[WHAT NEEDS TO BE DONE] Look through the data below and return each line where "bahwa" appears.
=== ENTRIES SHOWN ===
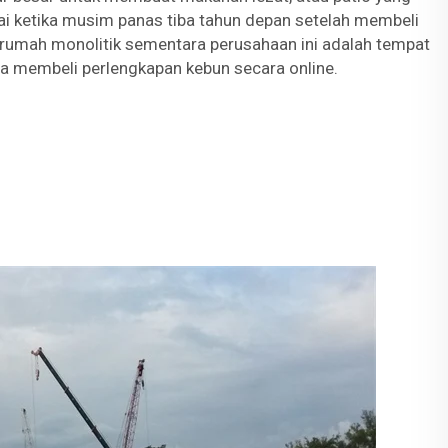
i ketika musim panas tiba tahun depan setelah membeli
rumah monolitik sementara perusahaan ini adalah tempat
sa membeli perlengkapan kebun secara online.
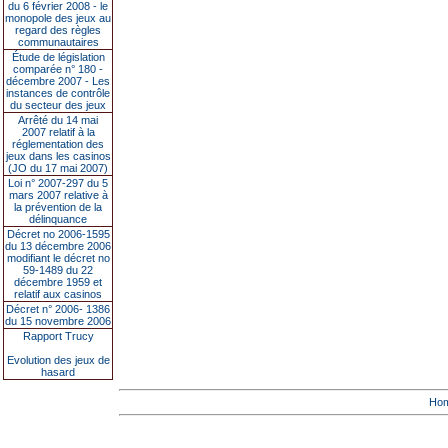
du 6 février 2008 - le
monopole des jeux au
regard des règles
communautaires
Étude de législation
comparée n° 180 -
décembre 2007 - Les
instances de contrôle
du secteur des jeux
Arrêté du 14 mai
2007 relatif à la
réglementation des
jeux dans les casinos
(JO du 17 mai 2007)
Loi n° 2007-297 du 5
mars 2007 relative à
la prévention de la
délinquance
Décret no 2006-1595
du 13 décembre 2006
modifiant le décret no
59-1489 du 22
décembre 1959 et
relatif aux casinos
Décret n° 2006- 1386
du 15 novembre 2006
Rapport Trucy
Evolution des jeux de
hasard
Ho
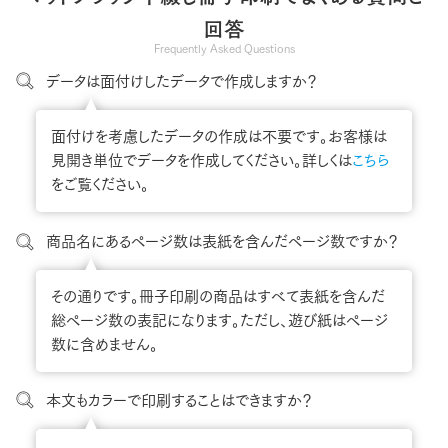
回答
Frequently Asked Questions
データは面付けしたデータで作成しますか？
面付けを考慮したデータの作成は不要です。お客様は
見開き単位でデータを作成してください。詳しくは
こちら
をご覧ください。
商品名にあるページ数は表紙を含んだページ数ですか？
その通りです。冊子印刷の商品はすべて表紙を含んだ
総ページ数の表記になります。ただし、遊び紙はページ
数に含めません。
本文もカラーで印刷することはできますか？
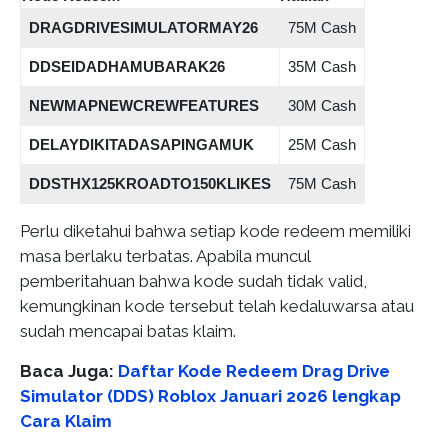
DRAGDRIVESIMULATORMAY26
75M Cash
DDSEIDADHAMUBARAK26
35M Cash
NEWMAPNEWCREWFEATURES
30M Cash
DELAYDIKITADASAPINGAMUK
25M Cash
DDSTHX125KROADTO150KLIKES
75M Cash
Perlu diketahui bahwa setiap kode redeem memiliki
masa berlaku terbatas. Apabila muncul
pemberitahuan bahwa kode sudah tidak valid,
kemungkinan kode tersebut telah kedaluwarsa atau
sudah mencapai batas klaim.
Baca Juga:
Daftar Kode Redeem Drag Drive
Simulator (DDS) Roblox Januari 2026 lengkap
Cara Klaim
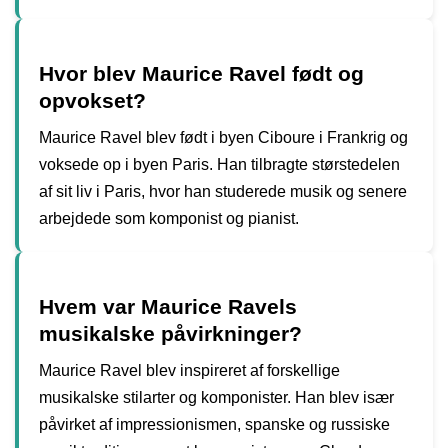
Hvor blev Maurice Ravel født og
opvokset?
Maurice Ravel blev født i byen Ciboure i Frankrig og
voksede op i byen Paris. Han tilbragte størstedelen
af sit liv i Paris, hvor han studerede musik og senere
arbejdede som komponist og pianist.
Hvem var Maurice Ravels
musikalske påvirkninger?
Maurice Ravel blev inspireret af forskellige
musikalske stilarter og komponister. Han blev især
påvirket af impressionismen, spanske og russiske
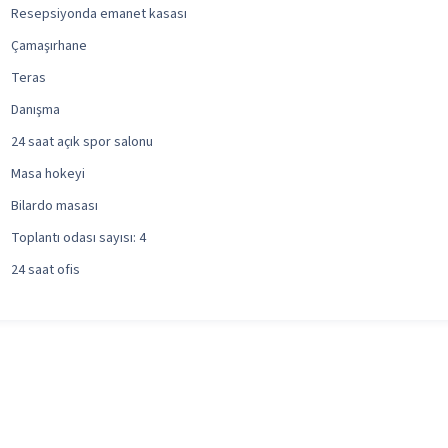
Resepsiyonda emanet kasası
Çamaşırhane
Teras
Danışma
24 saat açık spor salonu
Masa hokeyi
Bilardo masası
Toplantı odası sayısı: 4
24 saat ofis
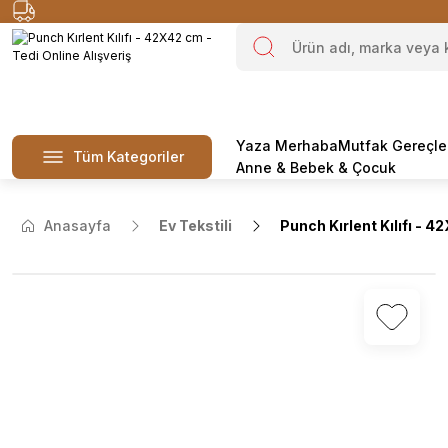
Yaza Merhaba
Mutfak Gereçle
Tüm Kategoriler
Anne & Bebek & Çocuk
Anasayfa
Ev Tekstili
Punch Kırlent Kılıfı - 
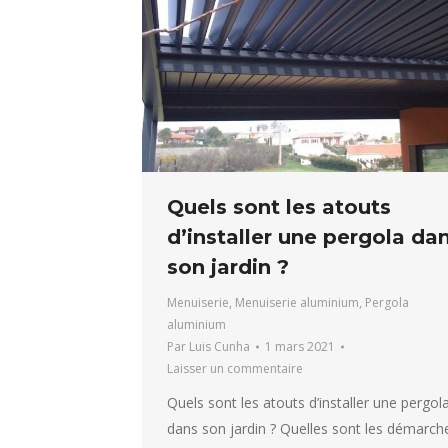
Quels sont les atouts
d’installer une pergola da
son jardin ?
Menuiserie
,
Menuiserie aluminium
,
Pergola
aluminium
Par
Luis Cunha
1 mars 2021
Laisser un commentaire
Quels sont les atouts d’installer une pergol
dans son jardin ? Quelles sont les démarch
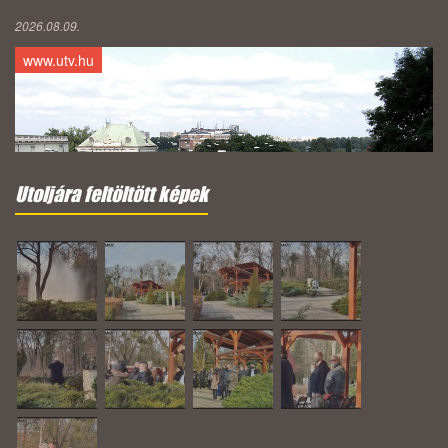
2026.08.09.
www.utv.hu
Utoljára feltöltött képek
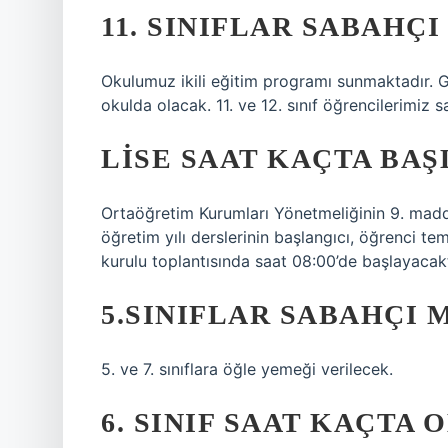
11. SINIFLAR SABAHÇI
Okulumuz ikili eğitim programı sunmaktadır. Gel
okulda olacak. 11. ve 12. sınıf öğrencilerimiz 
LISE SAAT KAÇTA BAŞL
Ortaöğretim Kurumları Yönetmeliğinin 9. ma
öğretim yılı derslerinin başlangıcı, öğrenci t
kurulu toplantısında saat 08:00’de başlayacakt
5.SINIFLAR SABAHÇI M
5. ve 7. sınıflara öğle yemeği verilecek.
6. SINIF SAAT KAÇTA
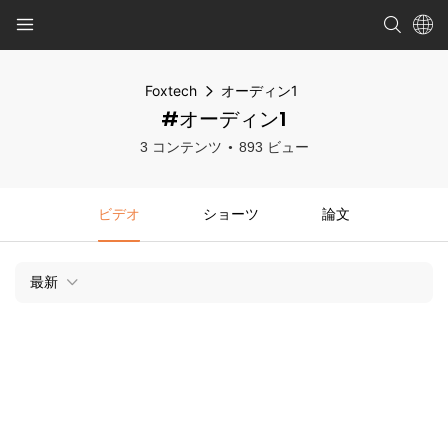
Foxtech
オーディン1
#オーディン1
3 コンテンツ
893 ビュー
ビデオ
ショーツ
論文
最新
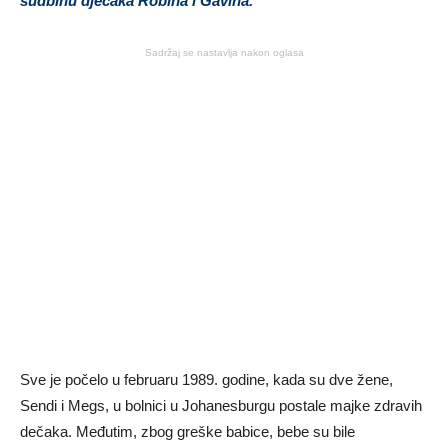
sudbinu dječaka Robina i Gavina.
Sadržaj se nastavlja nakon oglasa
Sve je počelo u februaru 1989. godine, kada su dve žene,
Sendi i Megs, u bolnici u Johanesburgu postale majke zdravih
dečaka. Međutim, zbog greške babice, bebe su bile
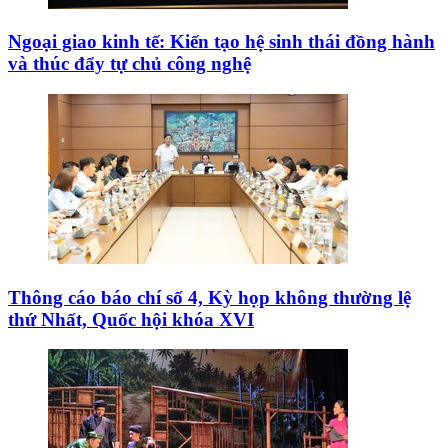
Ngoại giao kinh tế: Kiến tạo hệ sinh thái đồng hành
và thúc đẩy tự chủ công nghệ
Thông cáo báo chí số 4, Kỳ họp không thường lệ
thứ Nhất, Quốc hội khóa XVI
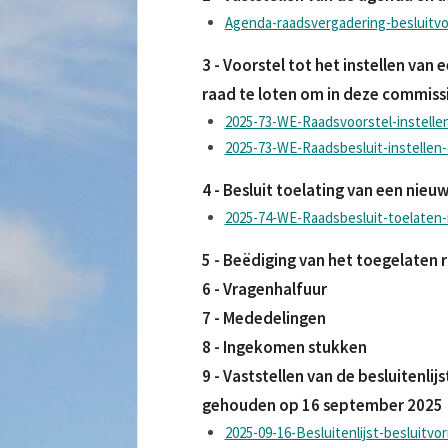
Agenda-raadsvergadering-besluitv
3 - Voorstel tot het instellen van
raad te loten om in deze commiss
2025-73-WE-Raadsvoorstel-instelle
2025-73-WE-Raadsbesluit-instellen
4 - Besluit toelating van een nieu
2025-74-WE-Raadsbesluit-toelaten-
5 - Beëdiging van het toegelaten 
6 - Vragenhalfuur
7 - Mededelingen
8 - Ingekomen stukken
9 - Vaststellen van de besluitenl
gehouden op 16 september 2025
2025-09-16-Besluitenlijst-besluitv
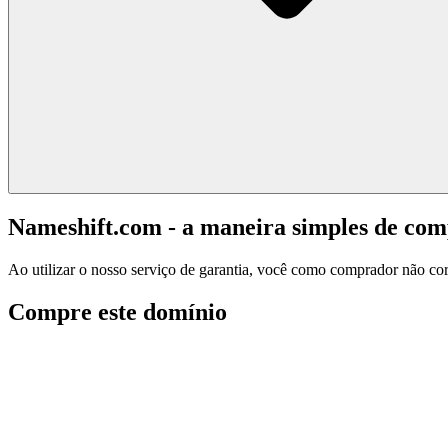
Nameshift.com - a maneira simples de co
Ao utilizar o nosso serviço de garantia, você como comprador não corr
Compre este domínio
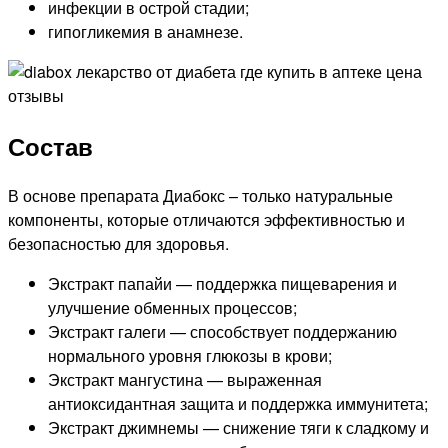
инфекции в острой стадии;
гипогликемия в анамнезе.
Состав
В основе препарата Диабокс – только натуральные
компоненты, которые отличаются эффективностью и
безопасностью для здоровья.
Экстракт папайи — поддержка пищеварения и
улучшение обменных процессов;
Экстракт галеги — способствует поддержанию
нормального уровня глюкозы в крови;
Экстракт мангустина — выраженная
антиоксидантная защита и поддержка иммунитета;
Экстракт джимнемы — снижение тяги к сладкому и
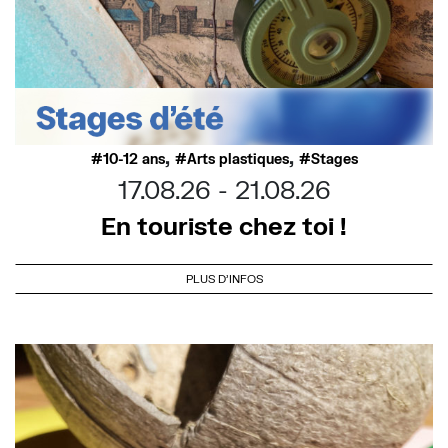
,
,
10-12 ans
Arts plastiques
Stages
17.08.26
21.08.26
En touriste chez toi !
PLUS D'INFOS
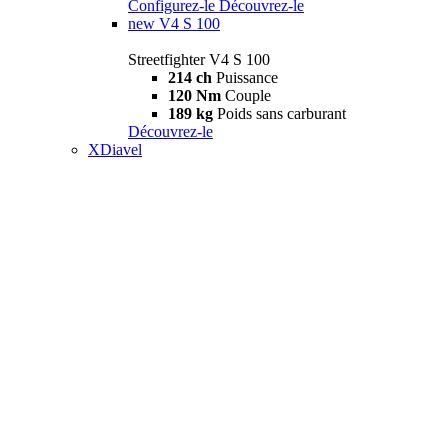
Configurez-le
Découvrez-le
new
V4 S 100
Streetfighter V4 S 100
214 ch
Puissance
120 Nm
Couple
189 kg
Poids sans carburant
Découvrez-le
XDiavel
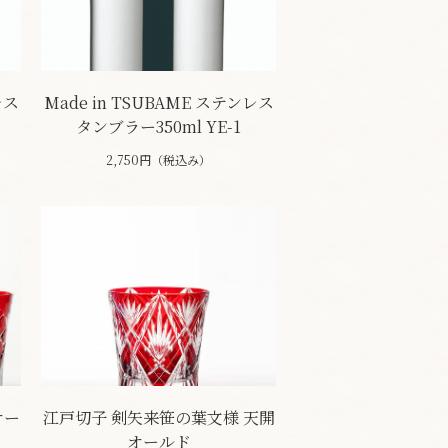
レス
Made in TSUBAME ステンレス
タンブラー350ml YE-1
2,750円（税込み）
オー
江戸切子 剣矢来笹の葉文様 天開
オールド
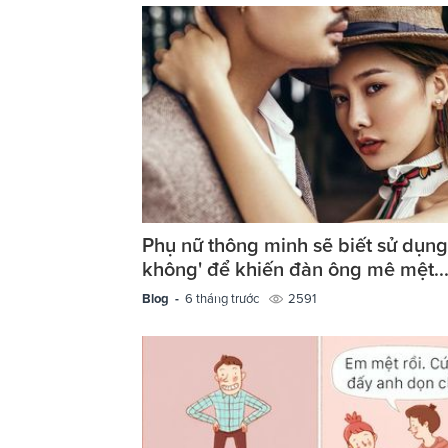
Phụ nữ thông minh sẽ biết sử dụng
không' để khiến đàn ông mê mệt..
Blog -
6 tháng trước
2591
===
[RESULT FOR THIS TASK]
Perlu diketahui bahwa setiap kode redeem memiliki
pemberitahuan bahwa kode sudah tidak valid,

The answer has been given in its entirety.